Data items
....................
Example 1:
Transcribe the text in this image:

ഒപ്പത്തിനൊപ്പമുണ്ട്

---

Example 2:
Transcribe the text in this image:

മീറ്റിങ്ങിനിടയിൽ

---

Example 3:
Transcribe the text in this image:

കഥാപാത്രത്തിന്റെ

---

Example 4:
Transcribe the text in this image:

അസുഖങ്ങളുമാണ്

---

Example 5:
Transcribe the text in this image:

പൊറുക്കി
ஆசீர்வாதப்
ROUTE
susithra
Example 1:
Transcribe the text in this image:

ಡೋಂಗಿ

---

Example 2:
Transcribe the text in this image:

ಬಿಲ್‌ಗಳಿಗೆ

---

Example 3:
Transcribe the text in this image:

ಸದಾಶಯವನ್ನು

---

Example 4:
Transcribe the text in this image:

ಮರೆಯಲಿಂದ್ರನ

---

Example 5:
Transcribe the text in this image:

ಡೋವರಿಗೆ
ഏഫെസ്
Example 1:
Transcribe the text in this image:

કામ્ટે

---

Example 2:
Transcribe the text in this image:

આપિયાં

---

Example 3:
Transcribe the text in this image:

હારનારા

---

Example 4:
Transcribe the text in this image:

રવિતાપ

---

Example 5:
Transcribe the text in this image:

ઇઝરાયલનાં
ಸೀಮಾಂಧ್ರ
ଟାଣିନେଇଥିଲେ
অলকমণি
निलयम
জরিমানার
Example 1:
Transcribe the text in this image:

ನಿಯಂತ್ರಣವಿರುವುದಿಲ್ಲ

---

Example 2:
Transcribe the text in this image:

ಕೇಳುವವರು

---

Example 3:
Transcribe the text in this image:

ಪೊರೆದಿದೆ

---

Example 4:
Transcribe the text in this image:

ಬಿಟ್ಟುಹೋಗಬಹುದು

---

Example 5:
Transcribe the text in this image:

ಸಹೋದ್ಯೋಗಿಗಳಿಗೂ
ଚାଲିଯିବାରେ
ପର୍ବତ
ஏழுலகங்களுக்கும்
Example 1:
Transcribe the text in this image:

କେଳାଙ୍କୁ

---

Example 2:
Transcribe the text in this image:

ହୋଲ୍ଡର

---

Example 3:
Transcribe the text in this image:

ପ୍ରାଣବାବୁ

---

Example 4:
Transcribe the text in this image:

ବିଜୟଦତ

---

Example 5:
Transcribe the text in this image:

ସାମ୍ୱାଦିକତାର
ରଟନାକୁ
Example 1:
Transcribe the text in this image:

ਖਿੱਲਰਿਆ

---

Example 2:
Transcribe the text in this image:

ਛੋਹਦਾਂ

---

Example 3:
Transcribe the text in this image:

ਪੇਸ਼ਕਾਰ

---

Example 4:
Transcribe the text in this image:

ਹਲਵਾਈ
....................
#### EXERCISE INSTRUCTIONS:
Render every line of the material above as a Markdown table with two columns, Row and Line. Number the lines in order and omit the blank ones.

#### COMPLETE RESPONSE:
| Row | Line |
|---|---|
| 1 | Example 1: |
| 2 | Transcribe the text in this image: |
| 3 | ഒപ്പത്തിനൊപ്പമുണ്ട് |
| 4 | --- |
| 5 | Example 2: |
| 6 | Transcribe the text in this image: |
| 7 | മീറ്റിങ്ങിനിടയിൽ |
| 8 | --- |
| 9 | Example 3: |
| 10 | Transcribe the text in this image: |
| 11 | കഥാപാത്രത്തിന്റെ |
| 12 | --- |
| 13 | Example 4: |
| 14 | Transcribe the text in this image: |
| 15 | അസുഖങ്ങളുമാണ് |
| 16 | --- |
| 17 | Example 5: |
| 18 | Transcribe the text in this image: |
| 19 | പൊറുക്കി |
| 20 | ஆசீர்வாதப் |
| 21 | ROUTE |
| 22 | susithra |
| 23 | Example 1: |
| 24 | Transcribe the text in this image: |
| 25 | ಡೋಂಗಿ |
| 26 | --- |
| 27 | Example 2: |
| 28 | Transcribe the text in this image: |
| 29 | ಬಿಲ್‌ಗಳಿಗೆ |
| 30 | --- |
| 31 | Example 3: |
| 32 | Transcribe the text in this image: |
| 33 | ಸದಾಶಯವನ್ನು |
| 34 | --- |
| 35 | Example 4: |
| 36 | Transcribe the text in this image: |
| 37 | ಮರೆಯಲಿಂದ್ರನ |
| 38 | --- |
| 39 | Example 5: |
| 40 | Transcribe the text in this image: |
| 41 | ಡೋವರಿಗೆ |
| 42 | ഏഫെസ് |
| 43 | Example 1: |
| 44 | Transcribe the text in this image: |
| 45 | કામ્ટે |
| 46 | --- |
| 47 | Example 2: |
| 48 | Transcribe the text in this image: |
| 49 | આપિયાં |
| 50 | --- |
| 51 | Example 3: |
| 52 | Transcribe the text in this image: |
| 53 | હારનારા |
| 54 | --- |
| 55 | Example 4: |
| 56 | Transcribe the text in this image: |
| 57 | રવિતાપ |
| 58 | --- |
| 59 | Example 5: |
| 60 | Transcribe the text in this image: |
| 61 | ઇઝરાયલનાં |
| 62 | ಸೀಮಾಂಧ್ರ |
| 63 | ଟାଣିନେଇଥିଲେ |
| 64 | অলকমণি |
| 65 | निलयम |
| 66 | জরিমানার |
| 67 | Example 1: |
| 68 | Transcribe the text in this image: |
| 69 | ನಿಯಂತ್ರಣವಿರುವುದಿಲ್ಲ |
| 70 | --- |
| 71 | Example 2: |
| 72 | Transcribe the text in this image: |
| 73 | ಕೇಳುವವರು |
| 74 | --- |
| 75 | Example 3: |
| 76 | Transcribe the text in this image: |
| 77 | ಪೊರೆದಿದೆ |
| 78 | --- |
| 79 | Example 4: |
| 80 | Transcribe the text in this image: |
| 81 | ಬಿಟ್ಟುಹೋಗಬಹುದು |
| 82 | --- |
| 83 | Example 5: |
| 84 | Transcribe the text in this image: |
| 85 | ಸಹೋದ್ಯೋಗಿಗಳಿಗೂ |
| 86 | ଚାଲିଯିବାରେ |
| 87 | ପର୍ବତ |
| 88 | ஏழுலகங்களுக்கும் |
| 89 | Example 1: |
| 90 | Transcribe the text in this image: |
| 91 | କେଳାଙ୍କୁ |
| 92 | --- |
| 93 | Example 2: |
| 94 | Transcribe the text in this image: |
| 95 | ହୋଲ୍ଡର |
| 96 | --- |
| 97 | Example 3: |
| 98 | Transcribe the text in this image: |
| 99 | ପ୍ରାଣବାବୁ |
| 100 | --- |
| 101 | Example 4: |
| 102 | Transcribe the text in this image: |
| 103 | ବିଜୟଦତ |
| 104 | --- |
| 105 | Example 5: |
| 106 | Transcribe the text in this image: |
| 107 | ସାମ୍ୱାଦିକତାର |
| 108 | ରଟନାକୁ |
| 109 | Example 1: |
| 110 | Transcribe the text in this image: |
| 111 | ਖਿੱਲਰਿਆ |
| 112 | --- |
| 113 | Example 2: |
| 114 | Transcribe the text in this image: |
| 115 | ਛੋਹਦਾਂ |
| 116 | --- |
| 117 | Example 3: |
| 118 | Transcribe the text in this image: |
| 119 | ਪੇਸ਼ਕਾਰ |
| 120 | --- |
| 121 | Example 4: |
| 122 | Transcribe the text in this image: |
| 123 | ਹਲਵਾਈ |